A Executiva Nacional do União Brasil decidiu, nesta segunda-feira (8), expulsar o ministro do Turismo, Celso Sabino. A deliberação ocorreu após reunião que analisou o parecer do Conselho de Ética do partido. No fim de novembro, o colegiado recomendou a expulsão do ministro, a dissolução do diretório do Pará — então presidido por Sabino — e a nomeação de uma comissão provisória para reorganizar o núcleo estadual.

A decisão foi oficializada com o apoio de 3/5 dos membros da Executiva, segundo o relator do processo, deputado Fabio Schiochet (União Brasil-SC). Além da expulsão, Sabino teve sua filiação partidária cancelada.

Motivos da expulsão

A representação contra o ministro teve início no fim de setembro. O diretório paraense acusou Sabino de descumprir orientações internas após o partido exigir que todos os filiados deixassem seus cargos no governo Lula (PT). A determinação dava prazo de 24 horas para a saída dos postos e previa punição por infidelidade partidária em caso de descumprimento.

Sabino chegou a ser suspenso por dois meses, deixando automaticamente a presidência do diretório do Pará — posição que lhe permitia indicar aliados e gerir recursos do fundo partidário. O ministro, porém, resistiu à pressão. Ele chegou a entregar uma carta de demissão ao presidente Lula, mas recuou e anunciou à Executiva Nacional que permaneceria no cargo.
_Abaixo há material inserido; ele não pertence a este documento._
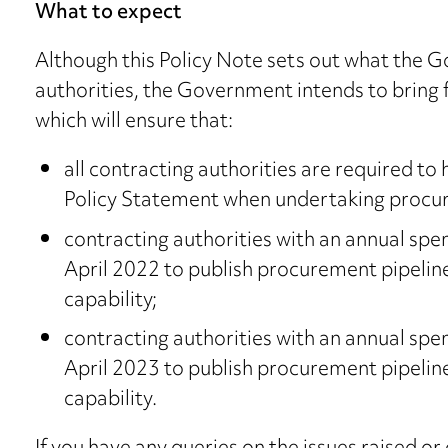
What to expect
Although this Policy Note sets out what the G
authorities, the Government intends to bring 
which will ensure that:
all contracting authorities are required t
Policy Statement when undertaking procu
contracting authorities with an annual sp
April 2022 to publish procurement pipeli
capability;
contracting authorities with an annual sp
April 2023 to publish procurement pipeli
capability.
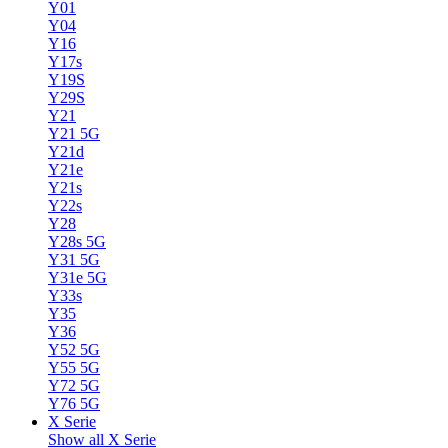
Y01
Y04
Y16
Y17s
Y19S
Y29S
Y21
Y21 5G
Y21d
Y21e
Y21s
Y22s
Y28
Y28s 5G
Y31 5G
Y31e 5G
Y33s
Y35
Y36
Y52 5G
Y55 5G
Y72 5G
Y76 5G
X Serie
Show all X Serie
Aliados afirmam que Sabino pretendia estender a permanência no governo até o início de 2025, quando a desincompatibilização seria necessária caso desejasse disputar novo cargo. O ministro já articula sua candidatura ao Senado em 2026 e conta, inclusive, com sinalização de apoio de Lula, ainda que não esteja alinhado ao governador Helder Barbalho (MDB), aliado do presidente.

Ruptura com o governo Lula

A crise entre o União Brasil e o governo se intensificou durante o julgamento do ex-presidente Jair Bolsonaro no STF (Supremo Tribunal Federal), ocasião em que a Federação PP-União Brasil anunciou o desembarque da base governista. A decisão também envolveu o ministro do Esporte, André Fufuca (PP-MA).

No entanto, diferentemente do caso de Sabino, o PP não pressionou Fufuca a deixar o cargo. Com maior margem de tolerância, o ministro segue à frente da pasta e continua executando projetos estratégicos para o governo, como a criação da Universidade Federal do Esporte (UFEsporte).

Em movimentos recentes, Fufuca tem sinalizado proximidade com o presidente Lula, chegando inclusive a declarar apoio ao petista para as eleições de 2026 durante um evento no Maranhão, ignorando a postura oposicionista de seu partido.